Et que dire et quoi penser de l’euthanasie d’une personne qui est le support familial et financier de toute une famille. Famille qui se retrouverait du jour au lendemain dans le dénuement. En plus du désespoir. Devrait-on lui proposer le droit à l’euthanasie comme choix possible ?

Une question majeure est, qui procéderait à l’euthanasie ? Certainement pas, nous médecins. Cela ne fait partie ni de notre éthique, ni de notre mentalité, ni de notre formation. Notre métier nous prépare à la vie. L’euthanasie, si elle devait exister, devrait être confiée à des personnes spécialisées.

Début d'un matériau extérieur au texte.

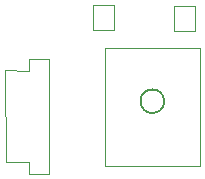
<source format=gbr>
%TF.GenerationSoftware,KiCad,Pcbnew,8.0.0*%
%TF.CreationDate,2024-03-12T22:02:49+01:00*%
%TF.ProjectId,projet s6,70726f6a-6574-4207-9336-2e6b69636164,rev?*%
%TF.SameCoordinates,Original*%
%TF.FileFunction,Legend,Bot*%
%TF.FilePolarity,Positive*%
%FSLAX46Y46*%
G04 Gerber Fmt 4.6, Leading zero omitted, Abs format (unit mm)*
G04 Created by KiCad (PCBNEW 8.0.0) date 2024-03-12 22:02:49*
%MOMM*%
%LPD*%
G01*
G04 APERTURE LIST*
%ADD10C,0.100000*%
%ADD11C,0.150000*%
G04 APERTURE END LIST*
%TO.C,SW1*%
D10*
X190105000Y-65765000D02*
X188325000Y-65765000D01*
X188325000Y-67865000D01*
X190105000Y-67865000D01*
X190105000Y-65765000D01*
%TO.C,PA1010D1*%
X182490000Y-69350000D02*
X190490000Y-69350000D01*
X190490000Y-79350000D01*
X182490000Y-79350000D01*
X182490000Y-69350000D01*
D11*
X187490000Y-73850000D02*
G75*
G02*
X185490000Y-73850000I-1000000J0D01*
G01*
X185490000Y-73850000D02*
G75*
G02*
X187490000Y-73850000I1000000J0D01*
G01*
%TO.C,SW2*%
D10*
X183255000Y-65715000D02*
X181475000Y-65715000D01*
X181475000Y-67815000D01*
X183255000Y-67815000D01*
X183255000Y-65715000D01*
%TO.C,J1*%
X174055000Y-71245000D02*
X174075000Y-79025000D01*
X176015000Y-79025000D02*
X174075000Y-79025000D01*
X176015000Y-80025000D02*
X176015000Y-79025000D01*
X176025000Y-70265000D02*
X176025000Y-71265000D01*
X176025000Y-71265000D02*
X174055000Y-71245000D01*
X177745000Y-70265000D02*
X176035000Y-70265000D01*
X177745000Y-70265000D02*
X177745000Y-80025000D01*
X177745000Y-80025000D02*
X176015000Y-80025000D01*
%TD*%
M02*

</source>
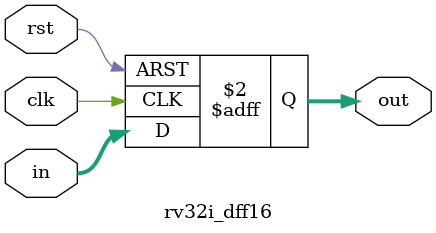
<source format=v>
module rv32i_dff16(clk, rst, in, out);
input clk, rst;
input[15:0] in;
output reg[15:0] out;

always @(posedge rst, posedge clk)
begin
	if(rst) out<=0;
	else out<=in;
end

endmodule
</source>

Si d’un point de vue strictement philosophique, l’euthanasie doit être permise en tant que droit humain essentiel, elle représente, d’un point de vue humain, un échec.

Rien n’est plus triste, rien n’est plus tragique que la mort par euthanasie d’une personne jeune.

Mais, il y a un point que je mets en avant dans mes analyses et essais : il y a toujours une différence entre un système, un concept, et les humains qui portent cette idée ou ce concept. La généralisation de l’euthanasie, comme choix de liberté, peut de façon directe ou indirecte créer des comportements nouveaux. Probablement, parmi ces comportements, la disparition du respect même de la vie en tant que chose sacrée.

Finalement, le lecteur aura compris que jamais réflexion ne m’aurait donné autant d’incertitudes.

Je suis partagé entre le respect des libertés et des choix individuels, et la souffrance, le désespoir que provoquent, justement, ces mêmes libertés concernant le suicide assisté.

Si, dans le cas des maladies graves, incurables, et chez certaines personnes âgées, le choix peut paraître simple, d’autant qu’il est fait en accord avec la famille, pour le reste le choix est difficile et triste. Le lecteur trouvera qu’il y a une contradiction entre le début de mon article et sa fin. Possiblement, je demeure, avant tout, un être humain.

En fait, pour que le choix de décider pleinement de sa vie et de sa mort puisse être une liberté individuelle indissociable de l’être humain, il faudrait créer une société avec d’autres humains où disparaîtraient, affection, amour, passion. Société dans laquelle je ne voudrais, certainement, jamais vivre.